We present here a technique to perform phase-contrast imaging directly and in real time, without the need for a forward model or intensive computation. Our technique is a direct analog of optical differential interference contrast (DIC) microscopy, here applied to ultrasound. The principle of DIC is well known. In essence, a DIC microscope is a transmission-based lateral shear interferometer, which, remarkably, can perform phase contrast imaging with completely incoherent illumination. This is achieved by using a beam splitter (a Nomarski prism) to split the incoherent illumination into two identical copies that are laterally sheared relative to one another. Even though the illumination is incoherent, it remains mutually coherent with its twin copy exactly at the shear separation distance. The two copies co-propagate and transilluminate a sample, whereupon they can accumulate phase differences caused by the sample structure. Finally, the copies are recombined with a second beam splitter (a matched Nomarski prism), and their resulting interference is imaged onto a camera with a high resolution microscope, yielding an image of the phase gradients in the sample along the shear axis.

In our case, incoherent illumination (or rather insonification) is obtained by launching a plane wave transmit pulse into a thick sample and relying on random backscattering from the sample to render the return pulse incoherent. To obtain twin copies of this backscattered field that are laterally sheared relative to one another, we rely on a phenomenon called the memory effect, whereupon by simply steering the tilt angle of the transmit plane wave, the backscattered field becomes laterally displaced while remaining, otherwise, largely unchanged (over a limited range).
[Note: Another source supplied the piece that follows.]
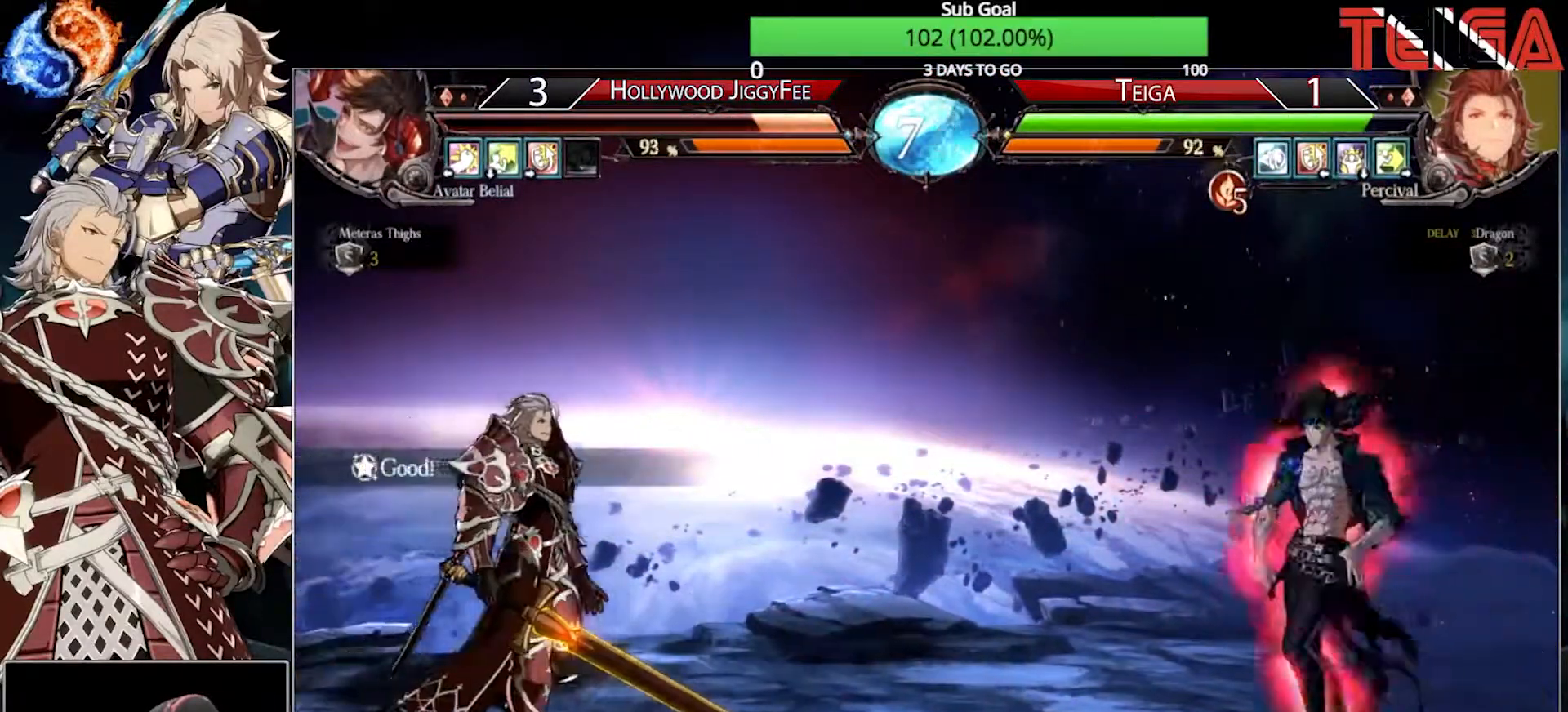
{"buttons": [], "left_stick": "left", "events": [[300, "TRIANGLE", "down"], [333, "left_stick", "down"], [400, "TRIANGLE", "up"], [450, "left_stick", "left"]]}
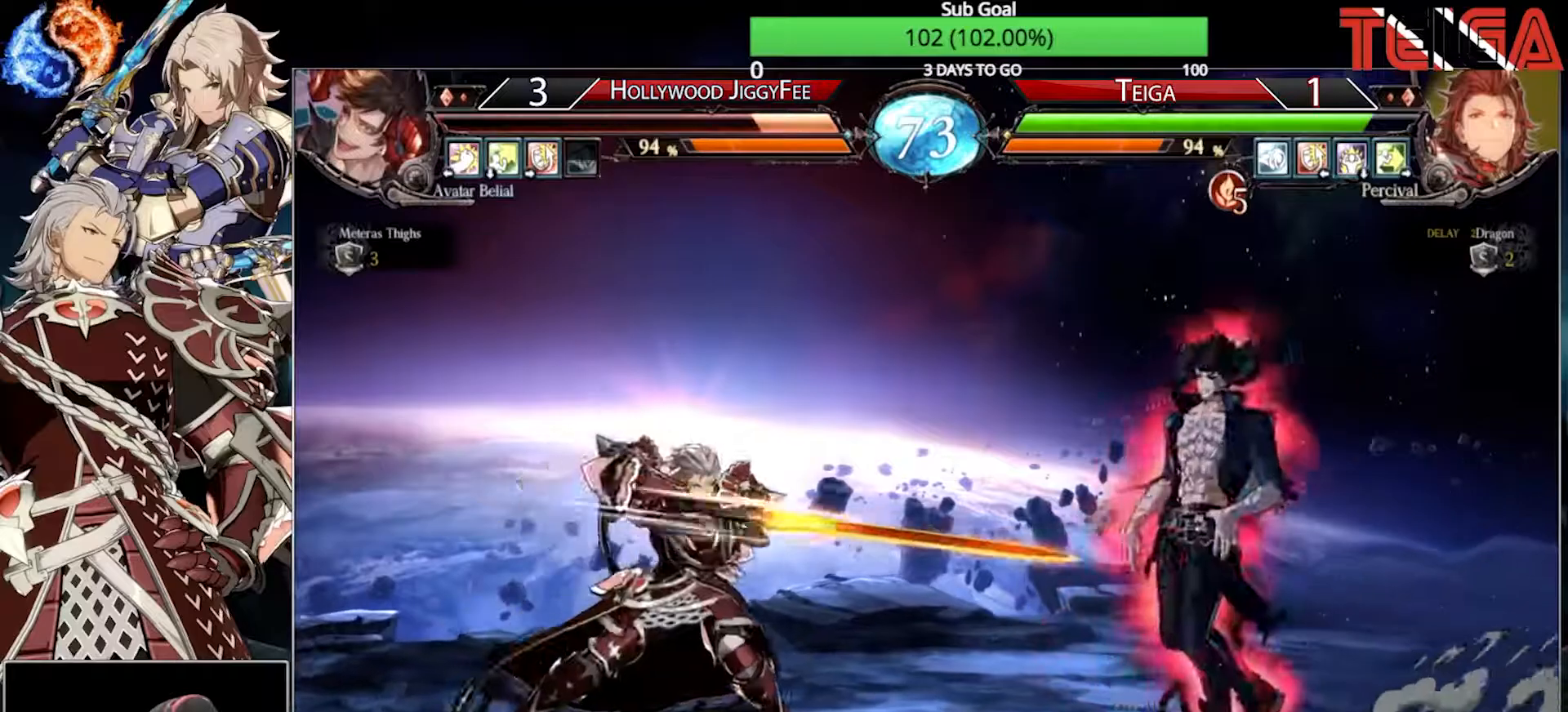
{"buttons": [], "left_stick": "left", "events": []}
An experimental demonstration of the memory effect is shown in Fig. 1. We use a Verasonics Vantage 256 equipped with a GE9L-D linear array probe (192 elements, 0.23 mm pitch, 5.3 MHz center frequency, sampling frequency) serving as both a transmitter and a receiver. When a transmit plane wave pulse is launched normal to the sample surface [CIRS Model 049 phantom—Fig. 1(a)], the resulting backscattered echo RF(x, t) is incoherent, with an intensity that takes on the appearance of speckle [Fig. 1(c)—x is the transducer coordinate and t is the time]. Now, consider the effect of electronically tilting the transmit pulse a small angle θ [Fig. 1(b)]. Because of the memory effect, the received speckle pattern not only becomes shifted in x but also becomes delayed in t because of the additional path lengths involved from transmit to scatter and back to receive. The memory effect stipulates that the trajectory of a speckle grain follows a mirror-reflection law, schematically depicted in Fig. 1(b). That is, a speckle grain received at coordinate (x0, t0) when θ = 0 is received at coordinate when the transmit angle is tilted, where, from geometrical considerations, where c is the speed of sound in the medium, here 1540 m/s. It should be noted that the memory effect is not exact and that the speckle patterns remain correlated over only a limited tilt range that scales inversely with the acoustic transport length. At first glance, it might appear that this range should be small because this length is long. However, the speckle patterns here are time-resolved (or time-gated), meaning that the effective sample interaction thickness for any given speckle pattern is only a small fraction of a millimeter, significantly extending the correlation range. We found that the above relations remained valid even for tilt angles as large as ±12° (the maximum range we explored).

FIG. 1.

Demonstration of the memory effect when the scattering sample is insonified from above by the US linear array (gray). (a) Transmit plane wave normal to the surface is backscattered, producing a received speckle echo. The blue line shows the round trip acoustic time delay associated with the arbitrary sample point (x, z). (b) Speckle is translated by the memory effect when the transmit pulse is tilted. (c) and (d) Example speckle trajectories in (x, t) space.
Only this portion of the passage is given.